DATA RECORDS:
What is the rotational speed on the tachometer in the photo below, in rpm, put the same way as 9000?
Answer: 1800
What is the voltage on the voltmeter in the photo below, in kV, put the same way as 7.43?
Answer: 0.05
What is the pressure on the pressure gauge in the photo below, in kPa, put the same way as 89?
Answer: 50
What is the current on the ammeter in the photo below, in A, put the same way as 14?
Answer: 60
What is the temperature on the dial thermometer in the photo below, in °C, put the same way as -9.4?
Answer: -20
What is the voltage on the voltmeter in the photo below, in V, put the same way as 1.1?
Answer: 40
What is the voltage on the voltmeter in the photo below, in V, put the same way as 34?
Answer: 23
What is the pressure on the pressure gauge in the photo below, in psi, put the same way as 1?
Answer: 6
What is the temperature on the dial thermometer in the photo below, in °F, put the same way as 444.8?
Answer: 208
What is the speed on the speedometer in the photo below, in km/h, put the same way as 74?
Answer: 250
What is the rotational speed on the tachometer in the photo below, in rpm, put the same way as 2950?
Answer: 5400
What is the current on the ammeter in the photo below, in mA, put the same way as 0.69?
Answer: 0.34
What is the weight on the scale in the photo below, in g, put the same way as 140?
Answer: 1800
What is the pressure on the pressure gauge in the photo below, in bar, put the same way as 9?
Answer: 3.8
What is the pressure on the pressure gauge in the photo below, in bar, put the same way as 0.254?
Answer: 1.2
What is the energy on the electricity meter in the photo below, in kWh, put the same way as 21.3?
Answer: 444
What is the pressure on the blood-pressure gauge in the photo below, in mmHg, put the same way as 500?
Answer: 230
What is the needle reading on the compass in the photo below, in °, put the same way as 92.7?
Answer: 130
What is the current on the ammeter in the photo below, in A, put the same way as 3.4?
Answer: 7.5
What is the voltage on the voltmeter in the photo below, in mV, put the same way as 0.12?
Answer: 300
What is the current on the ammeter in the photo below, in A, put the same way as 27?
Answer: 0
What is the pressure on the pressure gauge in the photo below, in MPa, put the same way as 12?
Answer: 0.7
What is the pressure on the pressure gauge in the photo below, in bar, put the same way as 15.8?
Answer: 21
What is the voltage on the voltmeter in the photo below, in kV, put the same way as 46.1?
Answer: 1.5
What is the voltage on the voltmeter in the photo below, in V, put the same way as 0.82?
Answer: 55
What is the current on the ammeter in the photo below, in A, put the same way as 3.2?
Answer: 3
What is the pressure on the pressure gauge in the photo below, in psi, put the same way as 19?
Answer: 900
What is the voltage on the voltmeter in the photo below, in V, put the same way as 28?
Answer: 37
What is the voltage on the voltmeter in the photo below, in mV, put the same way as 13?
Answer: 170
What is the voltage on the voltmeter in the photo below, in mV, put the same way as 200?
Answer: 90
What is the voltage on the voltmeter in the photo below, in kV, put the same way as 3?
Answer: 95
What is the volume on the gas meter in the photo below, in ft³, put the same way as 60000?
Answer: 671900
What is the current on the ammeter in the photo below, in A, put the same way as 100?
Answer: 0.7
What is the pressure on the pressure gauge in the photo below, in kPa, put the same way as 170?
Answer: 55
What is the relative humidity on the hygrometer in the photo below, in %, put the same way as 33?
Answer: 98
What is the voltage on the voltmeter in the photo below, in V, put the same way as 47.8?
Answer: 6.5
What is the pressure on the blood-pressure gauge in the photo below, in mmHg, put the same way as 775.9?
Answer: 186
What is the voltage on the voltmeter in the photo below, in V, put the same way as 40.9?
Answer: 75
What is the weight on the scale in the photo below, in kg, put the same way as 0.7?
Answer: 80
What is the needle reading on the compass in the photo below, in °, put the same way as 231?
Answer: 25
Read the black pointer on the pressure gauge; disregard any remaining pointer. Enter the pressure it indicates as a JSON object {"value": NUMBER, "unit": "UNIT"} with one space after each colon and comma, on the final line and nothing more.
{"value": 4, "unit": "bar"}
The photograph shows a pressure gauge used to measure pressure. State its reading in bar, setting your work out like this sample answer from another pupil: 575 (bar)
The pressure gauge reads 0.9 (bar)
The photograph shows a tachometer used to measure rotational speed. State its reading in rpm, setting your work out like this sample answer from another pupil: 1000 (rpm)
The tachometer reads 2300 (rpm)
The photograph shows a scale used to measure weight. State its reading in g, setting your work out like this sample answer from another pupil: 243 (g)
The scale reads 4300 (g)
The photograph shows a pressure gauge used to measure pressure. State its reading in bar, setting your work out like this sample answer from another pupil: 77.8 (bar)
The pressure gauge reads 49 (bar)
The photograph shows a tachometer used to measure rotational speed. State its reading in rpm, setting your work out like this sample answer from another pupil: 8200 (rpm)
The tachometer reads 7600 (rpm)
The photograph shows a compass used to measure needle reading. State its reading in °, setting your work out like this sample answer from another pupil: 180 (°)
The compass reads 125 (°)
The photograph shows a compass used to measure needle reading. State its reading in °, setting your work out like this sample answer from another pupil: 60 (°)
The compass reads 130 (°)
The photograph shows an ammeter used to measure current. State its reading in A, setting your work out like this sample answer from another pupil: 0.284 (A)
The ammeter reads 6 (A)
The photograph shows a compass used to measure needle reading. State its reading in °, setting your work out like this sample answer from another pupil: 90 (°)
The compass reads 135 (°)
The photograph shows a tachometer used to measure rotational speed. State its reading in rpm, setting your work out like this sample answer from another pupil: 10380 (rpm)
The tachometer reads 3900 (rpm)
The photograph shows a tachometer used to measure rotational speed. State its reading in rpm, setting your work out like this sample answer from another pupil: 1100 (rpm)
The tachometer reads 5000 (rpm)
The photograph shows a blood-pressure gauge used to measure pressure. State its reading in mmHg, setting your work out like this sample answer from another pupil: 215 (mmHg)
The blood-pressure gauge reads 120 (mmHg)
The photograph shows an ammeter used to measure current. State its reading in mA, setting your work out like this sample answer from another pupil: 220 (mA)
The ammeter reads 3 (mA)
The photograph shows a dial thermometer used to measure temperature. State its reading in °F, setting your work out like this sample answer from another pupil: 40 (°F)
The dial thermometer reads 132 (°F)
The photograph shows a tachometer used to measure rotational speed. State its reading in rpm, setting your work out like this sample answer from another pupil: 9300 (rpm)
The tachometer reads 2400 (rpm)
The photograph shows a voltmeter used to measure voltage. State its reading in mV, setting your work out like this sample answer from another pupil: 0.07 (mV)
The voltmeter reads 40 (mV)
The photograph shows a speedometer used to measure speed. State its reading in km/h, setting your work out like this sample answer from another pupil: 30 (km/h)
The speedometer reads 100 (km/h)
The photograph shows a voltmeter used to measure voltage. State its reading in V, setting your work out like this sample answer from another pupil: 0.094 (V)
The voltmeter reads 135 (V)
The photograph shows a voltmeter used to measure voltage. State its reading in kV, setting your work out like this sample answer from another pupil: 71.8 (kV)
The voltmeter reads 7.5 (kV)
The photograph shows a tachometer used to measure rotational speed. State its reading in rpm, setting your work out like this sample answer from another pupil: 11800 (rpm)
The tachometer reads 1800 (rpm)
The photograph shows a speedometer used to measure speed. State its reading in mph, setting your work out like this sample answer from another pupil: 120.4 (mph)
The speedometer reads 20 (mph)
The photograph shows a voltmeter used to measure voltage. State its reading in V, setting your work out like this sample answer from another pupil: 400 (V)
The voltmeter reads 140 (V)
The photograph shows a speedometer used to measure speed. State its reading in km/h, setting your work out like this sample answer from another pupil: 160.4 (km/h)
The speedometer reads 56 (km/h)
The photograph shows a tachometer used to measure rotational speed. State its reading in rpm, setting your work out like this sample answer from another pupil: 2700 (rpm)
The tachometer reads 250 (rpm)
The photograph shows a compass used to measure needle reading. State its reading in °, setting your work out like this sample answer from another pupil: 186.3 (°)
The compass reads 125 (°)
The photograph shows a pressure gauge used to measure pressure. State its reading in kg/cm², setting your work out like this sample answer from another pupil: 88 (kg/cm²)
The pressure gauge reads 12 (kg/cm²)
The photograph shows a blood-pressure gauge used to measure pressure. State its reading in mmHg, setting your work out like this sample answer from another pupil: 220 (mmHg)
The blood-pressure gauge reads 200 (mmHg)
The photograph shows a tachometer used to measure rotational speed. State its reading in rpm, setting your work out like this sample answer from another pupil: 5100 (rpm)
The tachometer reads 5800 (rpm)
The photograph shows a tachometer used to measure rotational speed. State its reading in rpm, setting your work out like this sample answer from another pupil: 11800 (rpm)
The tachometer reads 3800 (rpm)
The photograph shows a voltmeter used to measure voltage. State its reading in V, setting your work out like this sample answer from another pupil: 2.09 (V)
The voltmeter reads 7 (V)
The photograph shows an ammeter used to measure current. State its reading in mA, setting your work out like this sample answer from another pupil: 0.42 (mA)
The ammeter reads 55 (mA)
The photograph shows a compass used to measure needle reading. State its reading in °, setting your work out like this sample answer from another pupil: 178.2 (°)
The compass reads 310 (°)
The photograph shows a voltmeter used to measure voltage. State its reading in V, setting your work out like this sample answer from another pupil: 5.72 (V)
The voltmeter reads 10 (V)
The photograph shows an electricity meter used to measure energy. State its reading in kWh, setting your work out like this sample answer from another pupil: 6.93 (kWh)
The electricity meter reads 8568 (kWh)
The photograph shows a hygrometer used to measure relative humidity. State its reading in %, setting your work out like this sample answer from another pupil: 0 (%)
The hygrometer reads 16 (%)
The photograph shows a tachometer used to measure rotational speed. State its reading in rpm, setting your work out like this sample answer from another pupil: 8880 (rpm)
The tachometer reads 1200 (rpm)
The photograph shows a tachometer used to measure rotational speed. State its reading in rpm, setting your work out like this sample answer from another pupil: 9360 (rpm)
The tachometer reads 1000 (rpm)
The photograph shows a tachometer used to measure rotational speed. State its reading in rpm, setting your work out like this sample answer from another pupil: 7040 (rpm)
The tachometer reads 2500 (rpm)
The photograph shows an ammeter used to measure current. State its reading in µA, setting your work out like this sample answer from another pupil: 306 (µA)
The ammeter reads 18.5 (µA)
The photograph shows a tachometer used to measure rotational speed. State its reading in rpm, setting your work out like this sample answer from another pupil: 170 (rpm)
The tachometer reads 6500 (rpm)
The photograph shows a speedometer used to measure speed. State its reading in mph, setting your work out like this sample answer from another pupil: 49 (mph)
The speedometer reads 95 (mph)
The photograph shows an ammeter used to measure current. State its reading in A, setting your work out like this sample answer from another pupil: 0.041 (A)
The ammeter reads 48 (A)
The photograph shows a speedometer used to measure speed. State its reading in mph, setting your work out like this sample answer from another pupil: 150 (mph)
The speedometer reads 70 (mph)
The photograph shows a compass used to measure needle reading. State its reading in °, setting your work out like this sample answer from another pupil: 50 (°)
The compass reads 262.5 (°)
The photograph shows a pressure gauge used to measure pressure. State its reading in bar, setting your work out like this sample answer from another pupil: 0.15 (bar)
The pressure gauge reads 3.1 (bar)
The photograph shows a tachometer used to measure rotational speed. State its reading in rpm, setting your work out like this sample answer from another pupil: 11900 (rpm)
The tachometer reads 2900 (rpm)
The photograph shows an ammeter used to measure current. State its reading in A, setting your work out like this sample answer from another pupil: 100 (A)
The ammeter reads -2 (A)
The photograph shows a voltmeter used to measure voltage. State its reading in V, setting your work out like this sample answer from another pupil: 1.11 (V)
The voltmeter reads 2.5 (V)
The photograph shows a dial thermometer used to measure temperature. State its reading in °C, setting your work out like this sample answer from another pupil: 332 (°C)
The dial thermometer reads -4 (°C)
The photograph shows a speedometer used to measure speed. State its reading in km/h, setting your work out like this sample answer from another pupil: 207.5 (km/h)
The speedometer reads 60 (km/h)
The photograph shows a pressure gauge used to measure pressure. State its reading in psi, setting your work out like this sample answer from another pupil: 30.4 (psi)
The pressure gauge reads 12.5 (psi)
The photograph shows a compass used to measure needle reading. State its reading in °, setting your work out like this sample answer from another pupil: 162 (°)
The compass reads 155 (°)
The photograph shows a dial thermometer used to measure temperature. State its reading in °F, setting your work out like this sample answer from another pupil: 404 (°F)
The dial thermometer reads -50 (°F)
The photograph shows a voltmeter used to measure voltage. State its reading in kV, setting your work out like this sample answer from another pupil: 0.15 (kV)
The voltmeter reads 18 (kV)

EXERCISE:
How many lines in the items above contain the string "value"? Case counts. Reply with the number alone.

YOUR SOLUTION:
2